Key words: White haricot beans, technology, decision to adopt, intensity of adoption, double hurdle model.


Pulse crops are the most important source of food in the national diet of Ethiopia next to cereals. Nationally, pulses occupied 14% of the cultivated land yielding 2.86 million metric tons (11.4% of the total grain crop production) in 2013/14 meher season (CSA, 2014). Over the years 2006 to 2012, dry beans export value for Ethiopia increased from 20 to 100 million US dollar (FAOSTAT, 2015). Among pulses (dry beans), common (haricot) bean ranks third contributing about 9.5% of the total export value from agriculture in Ethiopia (FAOSTAT, 2010). Despite its contribution, adoption of white haricot beans is very low. Apart from climbing haricot beans that grow in western Ethiopian highlands and Metekel zone, haricot bean crop particularly grows (concentrated) in south-western (Wolayita and Sidama), rift valley (north-eastern) region, western lowland areas and eastern Hararghe zone of Ethiopia in sole and intercropped (widely) with maize and sorghum. Oromia region, especially east Shewa zone in the rift valley area is the major producer of white haricot beans, followed by Southern Nations, Nationalities and Peoples’ Region (SNNPR) and Afar Region; the first two regions constituting nearly 85% of the total production (Setegn et al., 2010; Ferris and Kaganzi, 2008).

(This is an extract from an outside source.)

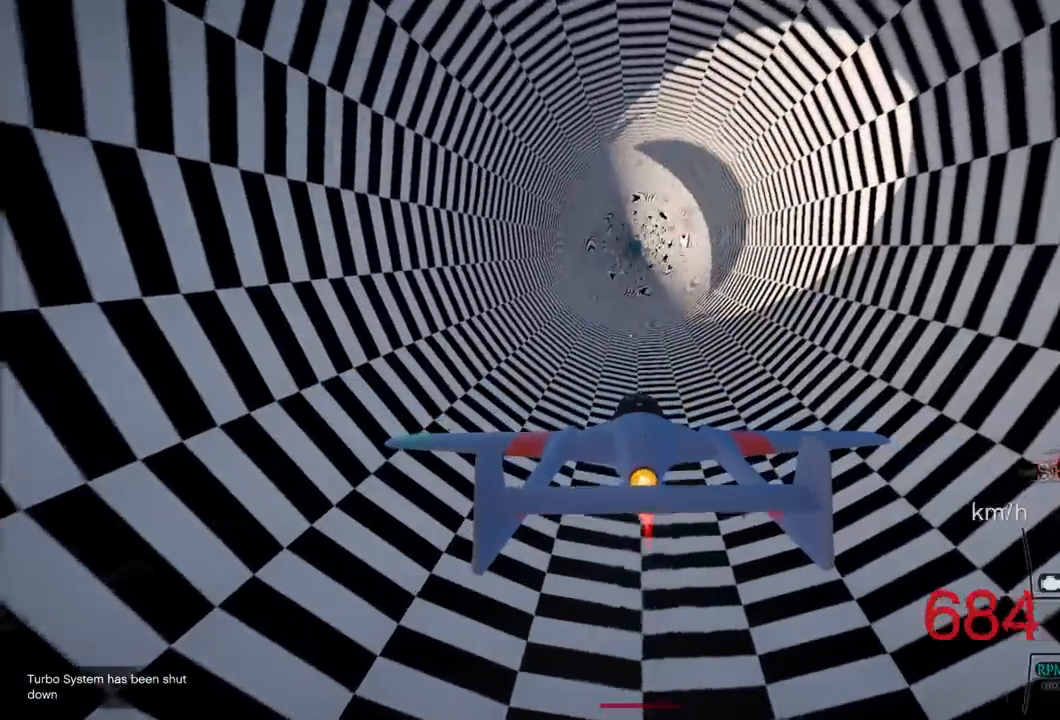
{"buttons": ["R2"], "left_stick": "center", "right_stick": "center", "events": []}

In Ethiopia, despite improvements over the past decade, about 46% of the population is undernourished, underscoring the importance of increasing domestic food productivity (WFP, 2013). The key constraints of agricultural productivity in Ethiopia include drought, a decline in soil fertility, poor linkage of input and output markets, low technology adoption rate (improved seeds, fertilizer, irrigation and modern agronomic practices), poor infrastructure (storage, processing, packaging and transportation) and market access, prevalence of pests and diseases, and low capacity and in-efficient governmental and private sector institutional services (Katungi et al., 2010; Dercon and Hill, 2009; Diao and Pratt, 2007; Odendo et al., 2004). In relation to haricot beans, constraints on access to high yielding variety (due to higher seed price, poor quality, older and degenerated varieties), drought, poor soil fertility, poor linkage of input-output markets, and loss due to pests and diseases are the key causes of low productivity (Katungi et al., 2010; Fekadu, 2007). A number of interventions have been identified and implemented to address some of the challenges that hamper haricot bean production in Ethiopia.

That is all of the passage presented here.